Fine-tuning LLaMA2-7B
The 7B version of the LLaMA2 model underwent instruct tuning to enhance its capabilities, ensuring it meets or exceeds the performance of existing OpenAI models. This process involved refining the model for accuracy and high-quality output tailored to the client’s needs.
Optimizing LLaMA2 Performance
The LLaMA2 model was fine-tuned to ensure its output accuracy and performance matched or exceeded that of existing OpenAI models.
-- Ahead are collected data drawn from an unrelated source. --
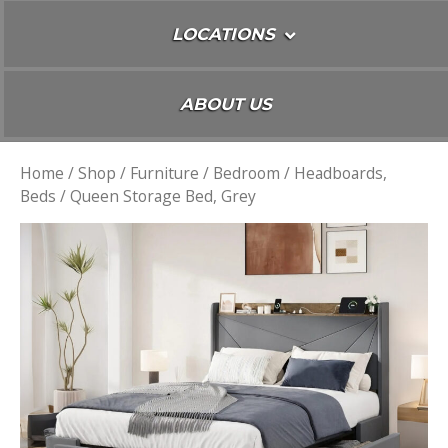
LOCATIONS
ABOUT US
Home
/
Shop
/
Furniture
/
Bedroom
/
Headboards,
Beds
/ Queen Storage Bed, Grey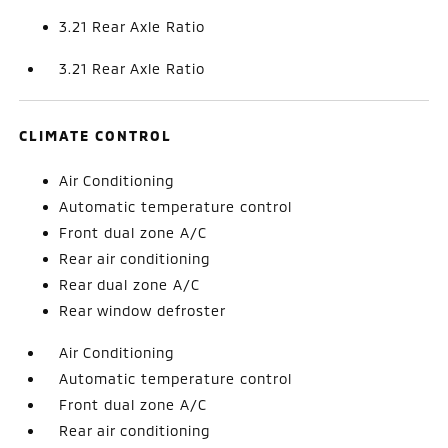
3.21 Rear Axle Ratio
3.21 Rear Axle Ratio
CLIMATE CONTROL
Air Conditioning
Automatic temperature control
Front dual zone A/C
Rear air conditioning
Rear dual zone A/C
Rear window defroster
Air Conditioning
Automatic temperature control
Front dual zone A/C
Rear air conditioning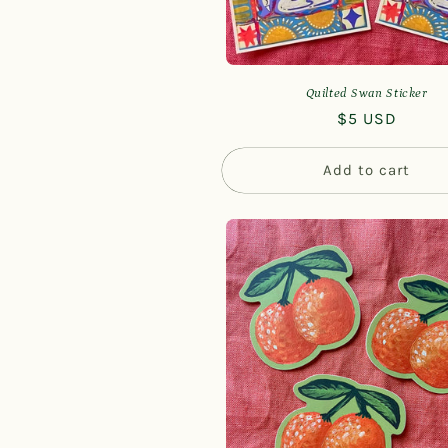
Quilted Swan Sticker
Regular
$5 USD
price
Add to cart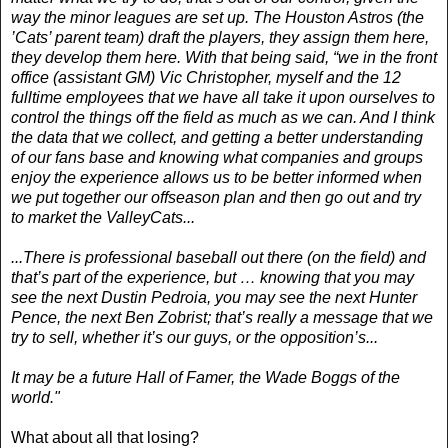
way the minor leagues are set up. The Houston Astros (the
’Cats’ parent team) draft the players, they assign them here,
they develop them here. With that being said, “we in the front
office (assistant GM) Vic Christopher, myself and the 12
fulltime employees that we have all take it upon ourselves to
control the things off the field as much as we can. And I think
the data that we collect, and getting a better understanding
of our fans base and knowing what companies and groups
enjoy the experience allows us to be better informed when
we put together our offseason plan and then go out and try
to market the ValleyCats...
...There is professional baseball out there (on the field) and
that’s part of the experience, but … knowing that you may
see the next Dustin Pedroia, you may see the next Hunter
Pence, the next Ben Zobrist; that’s really a message that we
try to sell, whether it’s our guys, or the opposition’s...
It may be a future Hall of Famer, the Wade Boggs of the
world."
What about all that losing?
This optimization guaranteed high-quality, reliable responses from the chatbot system.
There was a need for fine-tuning the LLaMA2-7b chat open-source model & the entire platform was designed to be hosted natively on AWS using a serverless architecture, specifically employing Lambda-based microservices.

Architecture
- User Interface and Routing: Frontend application for user interaction, managed by Amazon Route 53 for reliable DNS routing.
- API Gateway and Load Balancer: Amazon API Gateway processes API requests, and Elastic Load Balancer distributes traffic across multiple EC2 instances for high availability.
- Compute and Serverless Processing: Amazon EC2 instances and AWS Fargate host backend applications, while AWS Lambda handles serverless function execution.
- Data Storage and Management: Amazon S3 for object storage, Amazon RDS for relational databases, Amazon DynamoDB for NoSQL storage, and Amazon Redshift for data warehousing.
- Search and Analytics: Amazon Elasticsearch Service provides real-time search and analytics capabilities.
- Machine Learning and Data Integration: Amazon SageMaker for machine learning model development and deployment, and AWS Glue for data integration and preparation.
- Security and Monitoring: AWS IAM for secure access management, AWS CloudWatch for monitoring and observability, and AWS WAF for web application security.